Thank you, thank you, I'll be here all decade.  Please tip your veal and try the waitresees.
Thank you, thank you, I'll be here all decade. Please tip your veal and try the waitresees.

I have a confession for you before I continue--until last year, I didn't give two hoots about recruiting, and quite frankly, even less about the Spring Game. I was always of the opinion that whoever OSU got, Jim Tressel and company would 'coach 'em up', OSU would be very good to great, and the Spring Game? Well, it was about 6 steps below NFL OTA's, somewhere between a root canal and watching a WNBA game.

I'd watched snippets of spring games past, and I watched last year's more out of morbid curiosity than anything else, what with everything that was going on at that time, but for the most part, the college off-season was a black and empty void.

Much like the soul of Brady Hoke.

That all changed with Urban F. Meyer. And once Meyer hit the ground running and closed with a stunning recruiting class, I jumped in with both feet. So yesterday, I tuned in with genuine excitement, wondering what I'd see.

And I can honestly say, I was never so fired up watching the opening of the game practice with the Bullring. I hadn't really seen one since I played in high school, and was it me, or was everyone--the team, the crowd, the announcers--really geeked up about it?

I mean, we talkin' 'bout practice, man.

Braxton Miller v. Kenny Guiton? Really? Really. And it...was...awesome.

Some thoughts, after the jump.

Okay, I wasn't an Urban Meyer fan when he was at Florida, and I think almost all of us thought that way. But now that he's home, coaching the Bucks, I love him. I love his intensity, I love his atmosphere of competition, and I love how he is going to always be on the attack, on both sides of the ball.

I don't say this as a diss on Jim Tressel. Tressel's style couldn't have been more different, but it was hard to argue results. I have to say I sort of feel guilty feeling so good about the program under Meyer, while sort of kicking the Tressel era to the curb so nonchalantly.

And I'm not sure how to reconcile those feelings.

Even after everything that's gone down with Tatgate, I still have a hard time just stepping over the body of work from the last decade and moving on, almost as if it didn't happen. And technically, one season didn't. But between you and me, I still have the Sugar Bowl saved on my DVR, so screw 'em. Granted, there was a requirement to move on, and I think it was easier with the 6-7 bag of ass we had to sit through on top of all the other crap that happened.

But still, something didn't feel right to me in moving on so quickly.

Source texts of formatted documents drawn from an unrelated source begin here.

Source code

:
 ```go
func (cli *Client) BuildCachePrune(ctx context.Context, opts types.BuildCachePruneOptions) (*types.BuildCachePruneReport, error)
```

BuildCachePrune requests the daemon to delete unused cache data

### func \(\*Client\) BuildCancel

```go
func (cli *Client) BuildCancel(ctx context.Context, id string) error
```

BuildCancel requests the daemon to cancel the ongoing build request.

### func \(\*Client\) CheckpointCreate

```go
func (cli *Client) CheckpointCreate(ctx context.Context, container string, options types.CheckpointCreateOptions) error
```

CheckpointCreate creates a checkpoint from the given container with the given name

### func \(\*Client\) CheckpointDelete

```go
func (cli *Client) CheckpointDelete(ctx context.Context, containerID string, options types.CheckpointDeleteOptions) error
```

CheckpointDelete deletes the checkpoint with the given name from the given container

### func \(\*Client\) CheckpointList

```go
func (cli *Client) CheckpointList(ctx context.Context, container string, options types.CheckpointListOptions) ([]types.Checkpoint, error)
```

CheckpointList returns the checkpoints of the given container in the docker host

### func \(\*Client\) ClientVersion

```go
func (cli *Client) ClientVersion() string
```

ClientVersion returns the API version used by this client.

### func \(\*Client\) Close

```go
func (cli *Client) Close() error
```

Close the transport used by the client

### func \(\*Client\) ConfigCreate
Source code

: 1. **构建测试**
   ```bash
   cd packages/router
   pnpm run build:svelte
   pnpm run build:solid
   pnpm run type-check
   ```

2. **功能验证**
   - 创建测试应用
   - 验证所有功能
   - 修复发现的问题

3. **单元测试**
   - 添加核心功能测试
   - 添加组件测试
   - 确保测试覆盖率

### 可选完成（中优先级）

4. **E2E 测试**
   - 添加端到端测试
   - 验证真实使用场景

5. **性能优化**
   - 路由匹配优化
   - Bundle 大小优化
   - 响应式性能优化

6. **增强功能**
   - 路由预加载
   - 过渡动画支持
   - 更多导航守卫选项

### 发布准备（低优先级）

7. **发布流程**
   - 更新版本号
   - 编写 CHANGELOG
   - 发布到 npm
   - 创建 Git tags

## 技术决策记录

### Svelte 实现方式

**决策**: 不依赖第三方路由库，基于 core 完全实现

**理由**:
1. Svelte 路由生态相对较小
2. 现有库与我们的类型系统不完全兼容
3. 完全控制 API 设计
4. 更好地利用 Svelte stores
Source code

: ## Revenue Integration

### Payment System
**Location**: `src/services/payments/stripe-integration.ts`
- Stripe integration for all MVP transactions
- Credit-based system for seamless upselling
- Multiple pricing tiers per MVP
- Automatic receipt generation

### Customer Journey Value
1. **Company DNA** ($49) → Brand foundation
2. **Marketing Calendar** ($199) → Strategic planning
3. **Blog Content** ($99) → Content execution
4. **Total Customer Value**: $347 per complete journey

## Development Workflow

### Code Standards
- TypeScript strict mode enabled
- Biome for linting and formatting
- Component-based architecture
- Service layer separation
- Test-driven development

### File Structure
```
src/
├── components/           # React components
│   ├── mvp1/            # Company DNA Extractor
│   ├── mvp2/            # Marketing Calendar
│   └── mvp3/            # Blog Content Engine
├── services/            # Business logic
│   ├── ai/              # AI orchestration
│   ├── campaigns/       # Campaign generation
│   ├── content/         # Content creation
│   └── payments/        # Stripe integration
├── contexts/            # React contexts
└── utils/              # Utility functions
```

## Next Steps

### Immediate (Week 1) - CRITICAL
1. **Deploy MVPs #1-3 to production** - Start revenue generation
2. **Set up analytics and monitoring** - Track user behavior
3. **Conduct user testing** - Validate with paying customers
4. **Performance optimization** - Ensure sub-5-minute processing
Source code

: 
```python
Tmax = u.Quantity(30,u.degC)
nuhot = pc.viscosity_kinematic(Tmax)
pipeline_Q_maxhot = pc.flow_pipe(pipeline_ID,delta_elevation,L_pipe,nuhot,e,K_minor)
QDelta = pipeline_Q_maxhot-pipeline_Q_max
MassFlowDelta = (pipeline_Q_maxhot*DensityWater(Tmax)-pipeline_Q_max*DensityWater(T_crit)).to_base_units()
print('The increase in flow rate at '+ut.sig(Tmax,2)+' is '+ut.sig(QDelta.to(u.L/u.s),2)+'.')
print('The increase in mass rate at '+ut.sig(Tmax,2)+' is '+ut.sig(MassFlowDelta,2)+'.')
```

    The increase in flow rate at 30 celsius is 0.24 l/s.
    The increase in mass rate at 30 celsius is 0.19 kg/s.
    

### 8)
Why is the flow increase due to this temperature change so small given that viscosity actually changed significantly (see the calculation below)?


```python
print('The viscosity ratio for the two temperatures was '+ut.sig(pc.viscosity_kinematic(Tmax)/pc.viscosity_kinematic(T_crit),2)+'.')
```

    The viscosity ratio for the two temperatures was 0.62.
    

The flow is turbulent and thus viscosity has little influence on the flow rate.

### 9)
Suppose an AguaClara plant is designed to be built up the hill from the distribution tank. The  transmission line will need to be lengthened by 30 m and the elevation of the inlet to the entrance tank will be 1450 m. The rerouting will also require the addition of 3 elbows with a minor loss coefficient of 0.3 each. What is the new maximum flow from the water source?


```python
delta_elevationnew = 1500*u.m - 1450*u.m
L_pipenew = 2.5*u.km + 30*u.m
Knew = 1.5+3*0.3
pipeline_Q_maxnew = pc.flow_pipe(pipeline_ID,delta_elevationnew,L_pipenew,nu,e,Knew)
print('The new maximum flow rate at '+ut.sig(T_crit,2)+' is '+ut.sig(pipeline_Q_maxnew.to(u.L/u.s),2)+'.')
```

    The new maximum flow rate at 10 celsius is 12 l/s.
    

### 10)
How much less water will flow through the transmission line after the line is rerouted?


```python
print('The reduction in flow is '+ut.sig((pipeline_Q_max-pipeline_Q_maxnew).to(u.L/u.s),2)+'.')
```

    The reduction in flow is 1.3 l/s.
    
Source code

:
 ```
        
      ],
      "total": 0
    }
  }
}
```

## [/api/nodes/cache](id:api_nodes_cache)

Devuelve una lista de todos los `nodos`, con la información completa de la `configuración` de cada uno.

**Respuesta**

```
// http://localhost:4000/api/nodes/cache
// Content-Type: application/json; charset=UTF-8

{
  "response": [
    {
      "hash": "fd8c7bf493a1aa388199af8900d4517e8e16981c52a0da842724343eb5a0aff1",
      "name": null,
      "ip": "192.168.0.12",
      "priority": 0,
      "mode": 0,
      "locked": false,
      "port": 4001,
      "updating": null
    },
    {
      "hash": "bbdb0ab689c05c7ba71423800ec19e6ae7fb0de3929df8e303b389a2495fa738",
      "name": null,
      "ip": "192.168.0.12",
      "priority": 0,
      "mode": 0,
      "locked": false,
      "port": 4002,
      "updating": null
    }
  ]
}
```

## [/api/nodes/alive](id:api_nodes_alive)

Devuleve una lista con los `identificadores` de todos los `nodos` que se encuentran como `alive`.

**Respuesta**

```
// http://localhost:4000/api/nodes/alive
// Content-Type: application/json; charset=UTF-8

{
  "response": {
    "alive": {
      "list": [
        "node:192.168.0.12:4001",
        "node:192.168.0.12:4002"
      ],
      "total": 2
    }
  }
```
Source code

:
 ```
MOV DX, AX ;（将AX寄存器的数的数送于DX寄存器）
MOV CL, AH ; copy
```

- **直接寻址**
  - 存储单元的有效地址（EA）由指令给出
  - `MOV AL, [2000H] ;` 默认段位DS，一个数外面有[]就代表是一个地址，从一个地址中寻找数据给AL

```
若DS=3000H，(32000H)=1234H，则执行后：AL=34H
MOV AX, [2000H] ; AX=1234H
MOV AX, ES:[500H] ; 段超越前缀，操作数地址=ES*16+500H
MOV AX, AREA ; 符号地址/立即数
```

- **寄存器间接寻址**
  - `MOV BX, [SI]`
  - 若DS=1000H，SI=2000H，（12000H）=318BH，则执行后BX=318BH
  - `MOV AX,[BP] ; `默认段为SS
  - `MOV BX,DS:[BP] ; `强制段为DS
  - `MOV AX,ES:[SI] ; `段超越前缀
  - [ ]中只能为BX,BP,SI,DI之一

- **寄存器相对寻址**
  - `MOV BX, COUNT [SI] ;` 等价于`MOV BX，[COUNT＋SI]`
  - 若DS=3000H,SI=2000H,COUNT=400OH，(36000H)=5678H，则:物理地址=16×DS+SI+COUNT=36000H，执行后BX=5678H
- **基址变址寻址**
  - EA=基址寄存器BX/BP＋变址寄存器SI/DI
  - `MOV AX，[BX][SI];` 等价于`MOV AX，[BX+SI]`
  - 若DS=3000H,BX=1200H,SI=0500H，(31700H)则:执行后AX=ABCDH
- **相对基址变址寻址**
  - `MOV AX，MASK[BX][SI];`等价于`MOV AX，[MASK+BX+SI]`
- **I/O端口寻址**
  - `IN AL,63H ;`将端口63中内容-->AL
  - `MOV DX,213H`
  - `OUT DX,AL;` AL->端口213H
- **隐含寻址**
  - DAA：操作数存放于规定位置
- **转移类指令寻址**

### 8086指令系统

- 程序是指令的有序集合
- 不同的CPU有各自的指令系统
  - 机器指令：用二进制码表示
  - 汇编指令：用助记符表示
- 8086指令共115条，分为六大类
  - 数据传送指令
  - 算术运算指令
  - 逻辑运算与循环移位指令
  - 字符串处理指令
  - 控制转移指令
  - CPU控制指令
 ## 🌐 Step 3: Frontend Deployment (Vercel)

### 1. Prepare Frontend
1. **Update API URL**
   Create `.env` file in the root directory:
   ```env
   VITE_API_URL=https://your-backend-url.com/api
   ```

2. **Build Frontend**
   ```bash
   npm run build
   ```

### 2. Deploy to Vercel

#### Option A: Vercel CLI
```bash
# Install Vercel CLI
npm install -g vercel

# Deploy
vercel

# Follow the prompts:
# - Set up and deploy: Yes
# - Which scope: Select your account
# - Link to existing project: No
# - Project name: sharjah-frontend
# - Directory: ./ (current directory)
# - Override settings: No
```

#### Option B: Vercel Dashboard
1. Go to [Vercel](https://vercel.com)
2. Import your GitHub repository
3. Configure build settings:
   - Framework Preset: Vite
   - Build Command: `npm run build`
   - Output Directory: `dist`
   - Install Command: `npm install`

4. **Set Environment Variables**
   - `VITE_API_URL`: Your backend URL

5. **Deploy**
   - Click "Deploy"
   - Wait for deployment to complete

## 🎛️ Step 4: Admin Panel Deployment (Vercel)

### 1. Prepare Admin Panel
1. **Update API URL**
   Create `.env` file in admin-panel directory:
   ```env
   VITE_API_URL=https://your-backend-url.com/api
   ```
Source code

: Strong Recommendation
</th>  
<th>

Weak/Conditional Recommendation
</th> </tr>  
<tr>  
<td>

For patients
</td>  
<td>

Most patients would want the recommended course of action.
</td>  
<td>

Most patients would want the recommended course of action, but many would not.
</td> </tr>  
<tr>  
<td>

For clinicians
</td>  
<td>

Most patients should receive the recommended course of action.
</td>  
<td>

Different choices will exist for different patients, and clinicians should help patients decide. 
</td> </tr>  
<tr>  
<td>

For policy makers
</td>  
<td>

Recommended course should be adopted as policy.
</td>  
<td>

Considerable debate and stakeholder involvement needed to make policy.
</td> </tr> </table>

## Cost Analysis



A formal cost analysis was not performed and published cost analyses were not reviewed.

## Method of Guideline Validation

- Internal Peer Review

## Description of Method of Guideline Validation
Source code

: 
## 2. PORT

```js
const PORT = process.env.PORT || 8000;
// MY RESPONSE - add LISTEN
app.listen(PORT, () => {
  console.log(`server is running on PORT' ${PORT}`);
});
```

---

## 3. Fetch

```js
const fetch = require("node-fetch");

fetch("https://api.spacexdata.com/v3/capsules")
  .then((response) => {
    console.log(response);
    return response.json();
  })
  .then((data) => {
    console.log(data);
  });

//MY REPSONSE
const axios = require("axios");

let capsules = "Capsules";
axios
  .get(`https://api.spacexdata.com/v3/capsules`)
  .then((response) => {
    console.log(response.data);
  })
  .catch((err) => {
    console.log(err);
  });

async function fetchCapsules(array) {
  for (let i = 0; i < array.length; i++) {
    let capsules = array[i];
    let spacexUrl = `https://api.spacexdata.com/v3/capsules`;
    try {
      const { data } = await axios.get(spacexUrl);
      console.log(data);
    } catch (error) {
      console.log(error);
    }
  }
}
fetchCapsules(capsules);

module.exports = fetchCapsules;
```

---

And nothing swept all that tattoo crap, the SI hit job piece by Dohrman, and Gene Smith's incompetence (really, WHY does he still have a job??) away faster than the hiring of Urban Meyer. Meyer was the tonic that ailed us, and we've all drank from the fountain.

Because let's face it, Meyer has a hell of a long way to go to match or surpass Tressel's record---but other than maybe one or two coaches in America, he's very capable of doing it.

And that's part of the draw to Meyer. Championship-caliber coach, an Ohio guy that reveres the program history, and there's a reasonable expectation that he can take Ohio State football to levels that even Jim Tressel couldn't.

So how then, do we embrace the bright future that Meyer seems to promise without forgetting about everything good that happened under Tressel?

I don't have the answer, mind you, I'm just asking the question.

Am I the only guy that feels this way?